===== DATA SHOWN =====

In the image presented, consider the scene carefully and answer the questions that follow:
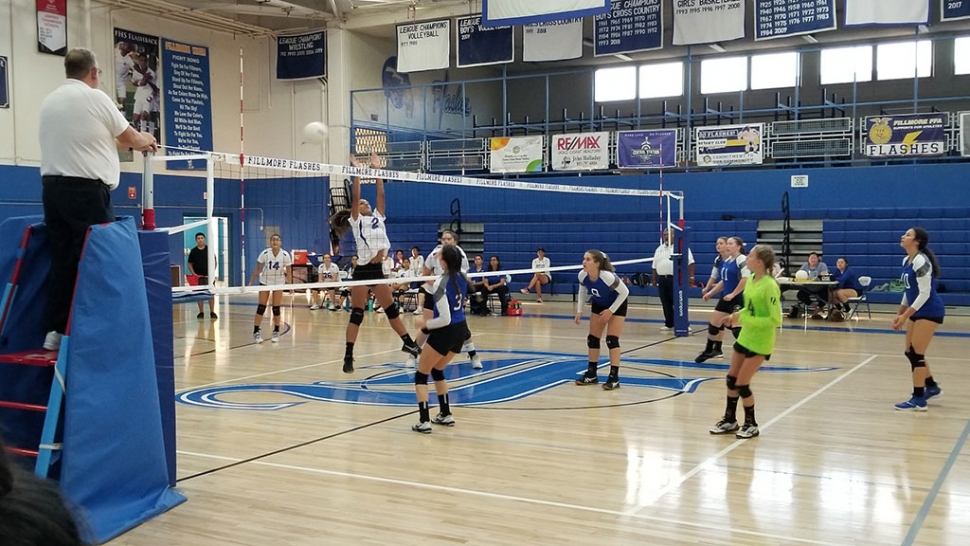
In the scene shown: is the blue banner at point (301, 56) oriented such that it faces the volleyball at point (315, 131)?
yes

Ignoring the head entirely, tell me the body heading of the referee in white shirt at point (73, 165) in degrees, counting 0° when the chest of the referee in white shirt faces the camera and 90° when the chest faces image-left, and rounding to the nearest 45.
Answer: approximately 225°

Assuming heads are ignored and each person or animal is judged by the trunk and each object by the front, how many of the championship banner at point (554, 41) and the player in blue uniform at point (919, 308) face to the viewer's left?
1

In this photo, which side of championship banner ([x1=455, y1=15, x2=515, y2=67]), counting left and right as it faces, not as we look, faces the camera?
front

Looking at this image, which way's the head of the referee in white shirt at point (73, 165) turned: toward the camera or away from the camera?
away from the camera

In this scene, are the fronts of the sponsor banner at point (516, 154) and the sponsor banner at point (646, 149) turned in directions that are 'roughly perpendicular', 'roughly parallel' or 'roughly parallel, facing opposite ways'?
roughly parallel

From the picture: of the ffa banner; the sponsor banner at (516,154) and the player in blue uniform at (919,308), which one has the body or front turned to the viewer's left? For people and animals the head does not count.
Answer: the player in blue uniform

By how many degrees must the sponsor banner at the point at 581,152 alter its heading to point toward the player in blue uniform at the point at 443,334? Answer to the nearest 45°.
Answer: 0° — it already faces them

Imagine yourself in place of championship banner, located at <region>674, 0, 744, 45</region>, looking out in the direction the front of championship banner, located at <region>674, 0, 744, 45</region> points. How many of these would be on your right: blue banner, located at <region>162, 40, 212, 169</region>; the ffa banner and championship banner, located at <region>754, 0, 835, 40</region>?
1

=====

▸ YOUR OBJECTIVE:
Render every line of the data above as a Markdown table with the columns Row and Line, numbering the rows in order and skipping blank lines. Leave the pictures out of the answer.

▸ ANSWER:
| Row | Line |
|---|---|
| 1 | In the image presented, consider the scene carefully and answer the questions that follow: |
| 2 | In the scene shown: is the blue banner at point (301, 56) oriented such that it faces the volleyball at point (315, 131)? |
| 3 | yes |
| 4 | Ignoring the head entirely, tell me the body heading of the referee in white shirt at point (73, 165) in degrees, counting 0° when the chest of the referee in white shirt faces the camera and 90° when the chest faces image-left, and rounding to the nearest 45. |
| 5 | Answer: approximately 225° |
| 6 | Assuming heads are ignored and each person or animal is judged by the trunk and each object by the front, how many of the championship banner at point (554, 41) and the player in blue uniform at point (919, 308) face to the viewer's left? |
| 7 | 1 |
| 8 | In this photo, which side of championship banner ([x1=455, y1=15, x2=515, y2=67]), counting left and right as it faces, not as we look, faces the camera? |
| 9 | front |
| 10 | Looking at this image, which way's the head of the referee in white shirt at point (73, 165) turned: toward the camera or away from the camera? |
| 11 | away from the camera |
| 12 | In this scene, are the fronts of the sponsor banner at point (516, 154) and the sponsor banner at point (646, 149) turned in directions that are 'roughly perpendicular', 'roughly parallel' or 'roughly parallel, facing opposite ways'? |
| 13 | roughly parallel |
| 14 | From the picture: of the ffa banner; the sponsor banner at (516,154) and the player in blue uniform at (919,308), which one has the body or front turned to the viewer's left? For people and animals the head does not count. |
| 15 | Answer: the player in blue uniform |
| 16 | By how many degrees must the sponsor banner at the point at 581,152 alter its heading to point toward the player in blue uniform at the point at 443,334? Answer to the nearest 45°. |
| 17 | Answer: 0° — it already faces them |
| 18 | Imagine yourself in place of championship banner, located at <region>674, 0, 744, 45</region>, looking out in the direction the front of championship banner, located at <region>674, 0, 744, 45</region> points. How many of these would be on your right: blue banner, located at <region>162, 40, 212, 169</region>; the ffa banner and championship banner, located at <region>754, 0, 835, 40</region>? |
| 19 | 1 |